Feature reuse: Generally, the feature maps close to the input detect small or fine-grained detail, whereas feature maps close to the output of the model capture more general features. The connection between blocks encourages layers to learn both small detail and general nature of the object. The ablation study also proves the effect of skip connections that is more connections results in better performance.
Adaptability: The method of adding long skip connections has the ability to fit well to other models, from lightweight one like MobileNet family to well-designed EfficientNet family. Comparative experiments show that the modified models converge faster and have better performance.

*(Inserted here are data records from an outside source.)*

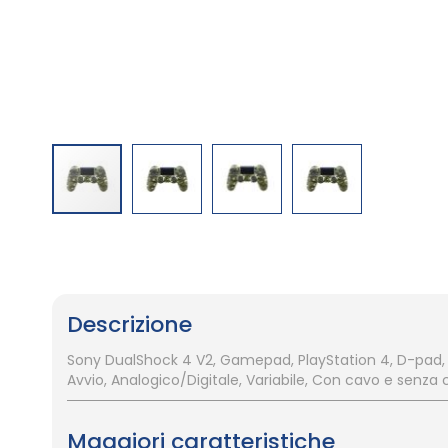
Vai
all'inizio
della
galleria
Descrizione
di
immagini
Sony DualShock 4 V2, Gamepad, PlayStation 4, D-pad, 
Avvio, Analogico/Digitale, Variabile, Con cavo e senza
Maggiori caratteristiche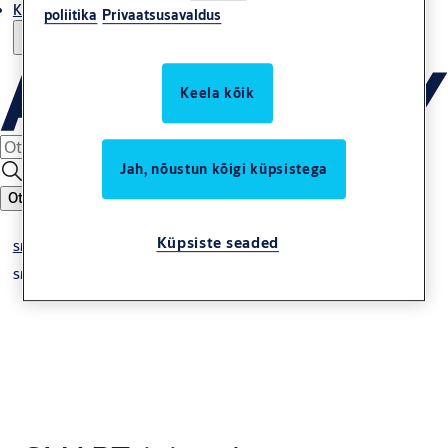
Kust osta
poliitika
Privaatsusavaldus
Keela kõik
Jah, nõustun kõigi küpsistega
Otsing
Küpsiste seaded
SMARTair
SMARTair management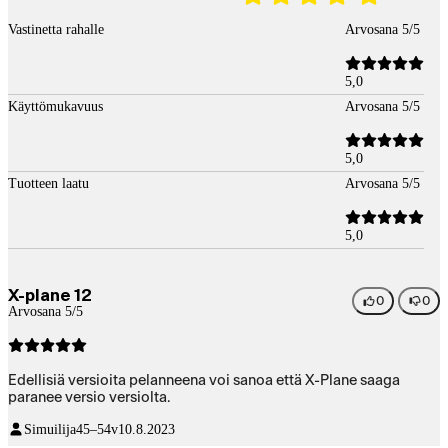
Vastinetta rahalle
Arvosana 5/5
5,0
Käyttömukavuus
Arvosana 5/5
5,0
Tuotteen laatu
Arvosana 5/5
5,0
X-plane 12
0
0
Arvosana 5/5
Edellisiä versioita pelanneena voi sanoa että X-Plane saaga
paranee versio versiolta.
Simuilija
45–54v
10.8.2023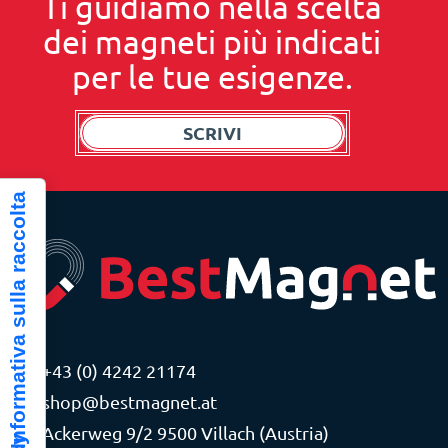
Ti guidiamo nella scelta
dei magneti più indicati
per le tue esigenze.
SCRIVI
Informativa sulla raccolta
+43 (0) 4242 21174
shop@bestmagnet.at
Ackerweg 9/2 9500 Villach (Austria)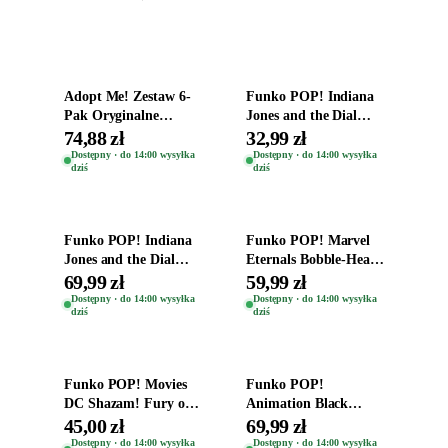
Dodaj do koszyka
Dodaj do koszyka
Adopt Me! Zestaw 6-
Funko POP! Indiana
Pak Oryginalne
Jones and the Dial
Figurki Roblox
Destiny Bobble-Head
74,88 zł
32,99 zł
Zwierzęta Tropical
Helena Shaw 1386
Dostępny · do 14:00 wysyłka
Dostępny · do 14:00 wysyłka
dziś
dziś
Time
Dodaj do koszyka
Dodaj do koszyka
Funko POP! Indiana
Funko POP! Marvel
Jones and the Dial
Eternals Bobble-Head
Destiny Bobble-Head
Oryginalna Figurka
69,99 zł
59,99 zł
Teddy Kumar 1388
Kro 737
Dostępny · do 14:00 wysyłka
Dostępny · do 14:00 wysyłka
dziś
dziś
Dodaj do koszyka
Dodaj do koszyka
Funko POP! Movies
Funko POP!
DC Shazam! Fury of
Animation Black
the Gods Vinyl Figure
Clover Vinyl Figure
45,00 zł
69,99 zł
Eugene 1281
Oryginalna Figurka
Dostępny · do 14:00 wysyłka
Dostępny · do 14:00 wysyłka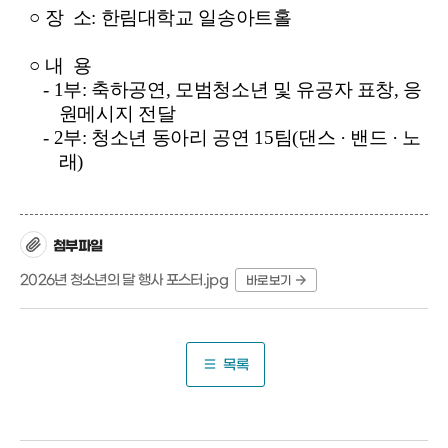
○
장 소: 한림대학교 일송아트홀
○
내 용
- 1부: 축하공연, 모범청소년 및 유공자 표창, 응
원메시지 전달
- 2부: 청소년 동아리 공연 15팀(댄스 · 밴드 · 노
래)
첨부파일
2026년 청소년의 달 행사 포스터.jpg
바로보기
목록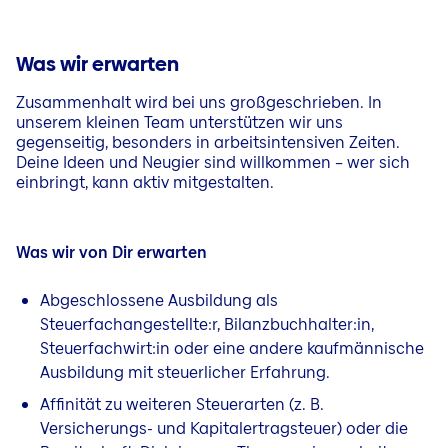
Was wir erwarten
Zusammenhalt wird bei uns großgeschrieben. In
unserem kleinen Team unterstützen wir uns
gegenseitig, besonders in arbeitsintensiven Zeiten.
Deine Ideen und Neugier sind willkommen – wer sich
einbringt, kann aktiv mitgestalten.
Was wir von Dir erwarten
Abgeschlossene Ausbildung als
Steuerfachangestellte:r, Bilanzbuchhalter:in,
Steuerfachwirt:in oder eine andere kaufmännische
Ausbildung mit steuerlicher Erfahrung.
Affinität zu weiteren Steuerarten (z. B.
Versicherungs- und Kapitalertragsteuer) oder die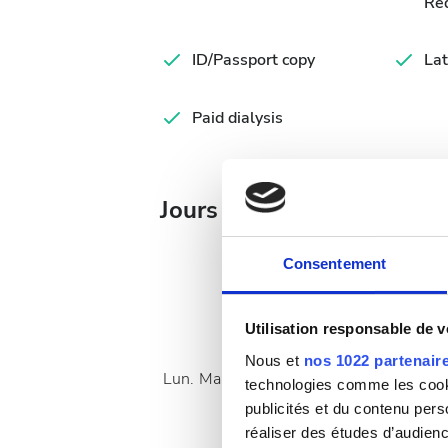
Re
ID/Passport copy
Lat
Paid dialysis
Jours de traitement dispo
Consentement
Utilisation responsable de 
Août
2026
Nous et
nos 1022 partenair
Lun.
Mar.
Mer.
Jeu.
Ven.
Sam.
Dim.
technologies comme les cooki
publicités et du contenu per
1
2
réaliser des études d’audienc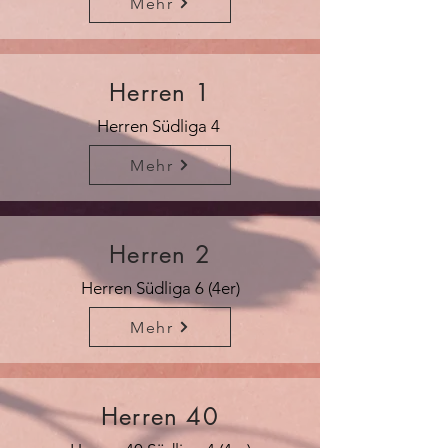
Mehr
Herren 1
Herren Südliga 4
Mehr
Herren 2
Herren Südliga 6 (4er)
Mehr
Herren 40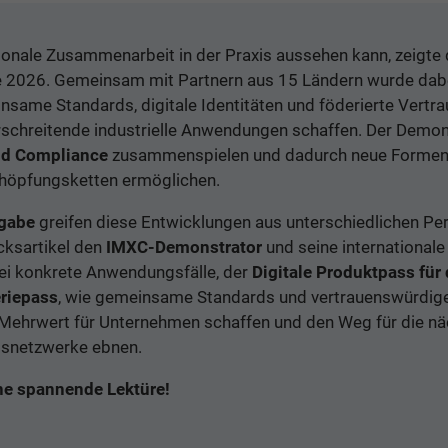
tionale Zusammenarbeit in der Praxis aussehen kann, zeigte
 2026. Gemeinsam mit Partnern aus 15 Ländern wurde dabe
nsame Standards, digitale Identitäten und föderierte Ver
schreitende industrielle Anwendungen schaffen. Der Demon
nd Compliance
zusammenspielen und dadurch neue Formen
chöpfungsketten ermöglichen.
sgabe
greifen diese Entwicklungen aus unterschiedlichen Per
icksartikel den
IMXC-Demonstrator
und seine internationale 
ei konkrete Anwendungsfälle, der
Digitale Produktpass für
eriepass
, wie gemeinsame Standards und vertrauenswürdig
Mehrwert für Unternehmen schaffen und den Weg für die nä
gsnetzwerke ebnen.
ne spannende Lektüre!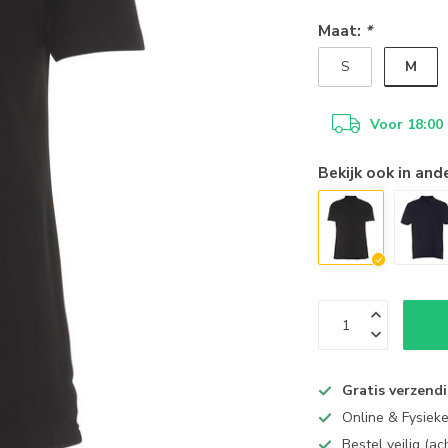
Maat:
*
M
S
Voor 18:00
Bekijk ook in and
Gratis verzend
Online & Fysiek
Bestel veilig (a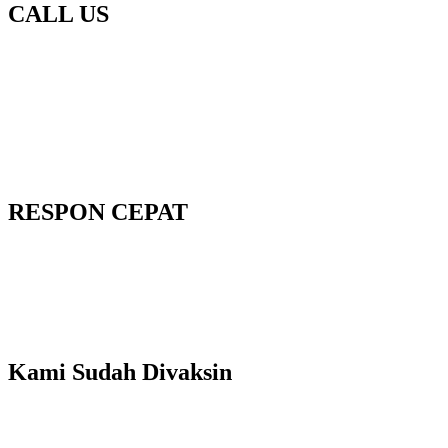
CALL US
RESPON CEPAT
Kami Sudah Divaksin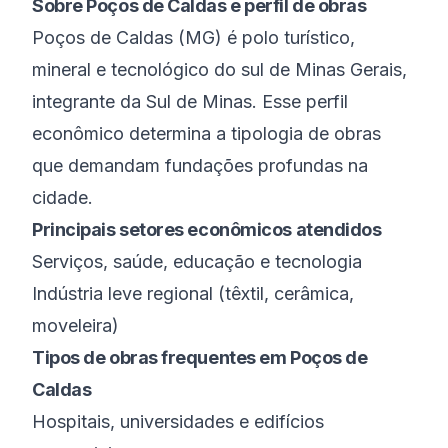
Sobre
Poços de Caldas
e perfil de obras
Poços de Caldas
(
MG
) é
polo turístico,
mineral e tecnológico do sul de Minas Gerais
,
integrante da
Sul de Minas
. Esse perfil
econômico determina a tipologia de obras
que demandam fundações profundas na
cidade.
Principais setores econômicos atendidos
Serviços, saúde, educação e tecnologia
Indústria leve regional (têxtil, cerâmica,
moveleira)
Tipos de obras frequentes em
Poços de
Caldas
Hospitais, universidades e edifícios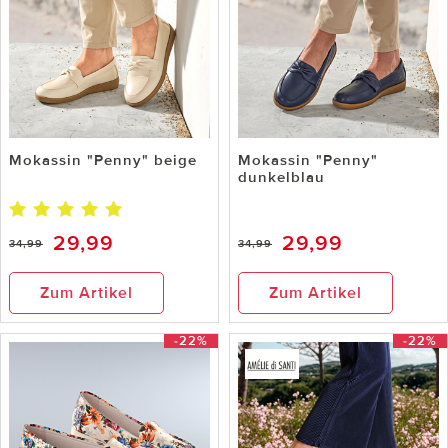
Mokassin "Penny" beige
Mokassin "Penny"
dunkelblau
29,99
29,99
34,99
34,99
Zum Artikel
Zum Artikel
-22%
-22%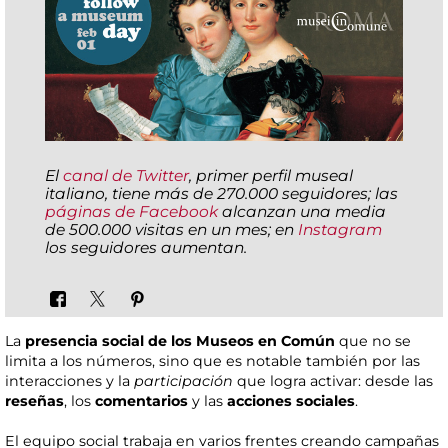
El
canal de Twitter
, primer perfil museal
italiano, tiene más de 270.000 seguidores; las
páginas de Facebook
alcanzan una media
de 500.000 visitas en un mes; en
Instagram
los seguidores aumentan.
La
presencia social de los Museos en Común
que no se
limita a los números, sino que es notable también por las
interacciones y la
participación
que logra activar: desde las
reseñas
, los
comentarios
y las
acciones sociales
.
El equipo social trabaja en varios frentes creando campañas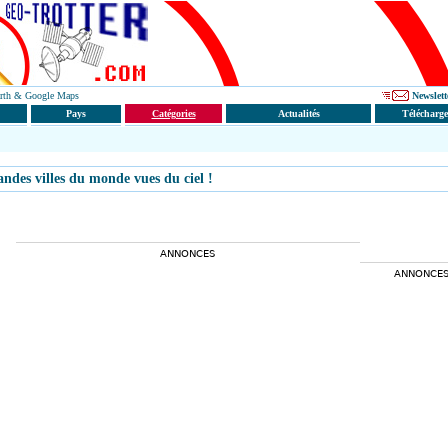
Earth & Google Maps
Newslett
Pays
Catégories
Actualités
Télécharg
andes villes du monde vues du ciel !
ANNONCES
ANNONCE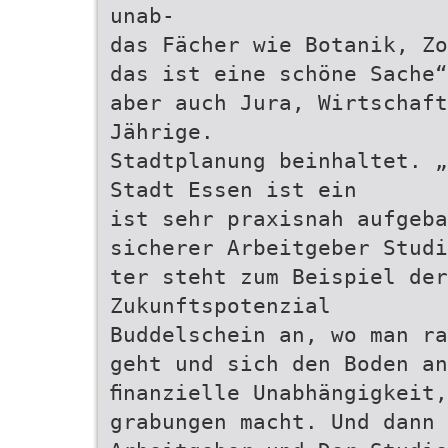
unab-
das Fächer wie Botanik, Zo
das ist eine schöne Sache“
aber auch Jura, Wirtschaft
Jährige.
Stadtplanung beinhaltet. „
Stadt Essen ist ein
ist sehr praxisnah aufgeb
sicherer Arbeitgeber Studi
ter steht zum Beispiel der
Zukunftspotenzial
Buddelschein an, wo man ra
geht und sich den Boden a
ﬁnanzielle Unabhängigkeit,
grabungen macht. Und dann 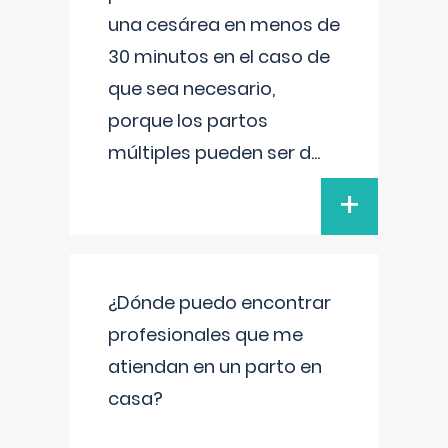
una cesárea en menos de
30 minutos en el caso de
que sea necesario,
porque los partos
múltiples pueden ser d
...
+
¿Dónde puedo encontrar
profesionales que me
atiendan en un parto en
casa?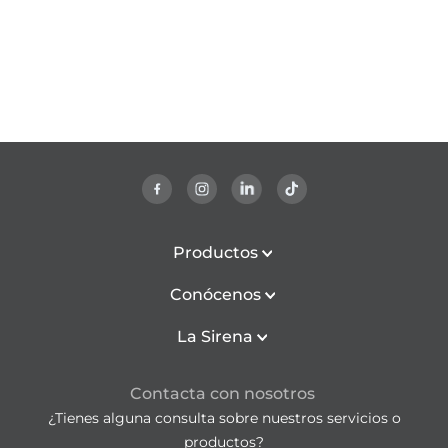
Productos
Conócenos
La Sirena
Contacta con nosotros
¿Tienes alguna consulta sobre nuestros servicios o
productos?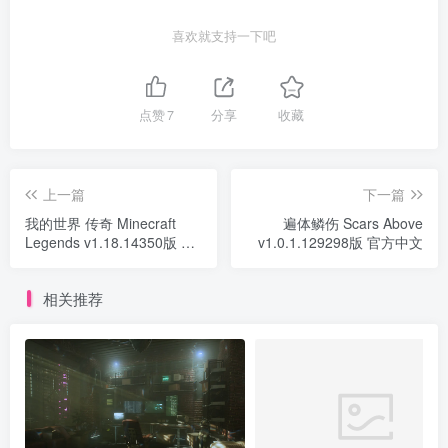
喜欢就支持一下吧
点赞
7
分享
收藏
上一篇
下一篇
我的世界 传奇 Minecraft
遍体鳞伤 Scars Above
Legends v1.18.14350版 官
v1.0.1.129298版 官方中文
方中文
相关推荐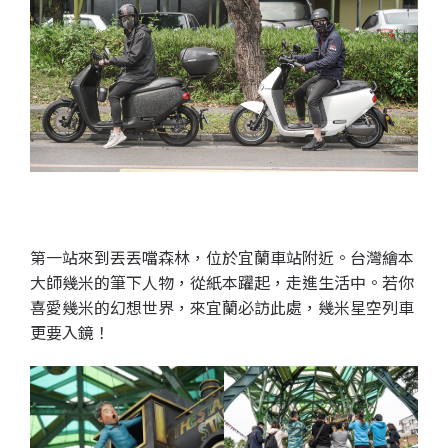
第一站來到丟丟噹森林，位於宜蘭車站附近。台灣繪本
大師幾米的筆下人物，從紙本躍起，走進生活中。若你
喜愛幾米的幻想世界，來宜蘭必訪此處，幾米星空列車
更要入鏡！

Difficulty: In order to perform long skip connection between layers having different size, we have to equal the shape of two layers (detail in
Section 3.6). This task can consume large GPU memory capacity and is unable to work with small size GPU, as the shape of feature map of the long skip connection layer is very large.
6. Conclusions
In this paper, we have proposed a modification to improve the performance of CNNs by using the effect of long skip connections. It creates long connections between blocks of layers with different sizes of feature map. In our experiment, the models with long skip connections tend to converge faster, without overfitting. The MDenseNet 121 model achieves higher validation accuracy while it has about 75% of weights and FLOPs in comparison to the original DenseNet 121. Adding long skip connections also helps MobileNets and EfficientNets families to improve their performances (tested with a reduced version of ImageNet).
The models with long skip connections have benefits in comparison to their counterparts, as it enhances feature reuse throughout the models, encourage models to learn both the fine details (coming from layers close to input) and the more general details (coming from layers close to output) of the objects. Moreover, the proposed modification is highly adaptable to many models, from lightweight to heavily parameterized models. As ad limitation, we experience difficulty in training big models, which is a result of the large shape of the feature map in the skip connection.
We will try to control the amount of knowledge when performing long skip connection in further experiments. In future work, we will explore this architecture with deeper layers, while maintaining its performance to apply to different tasks such as segmentation or object detection.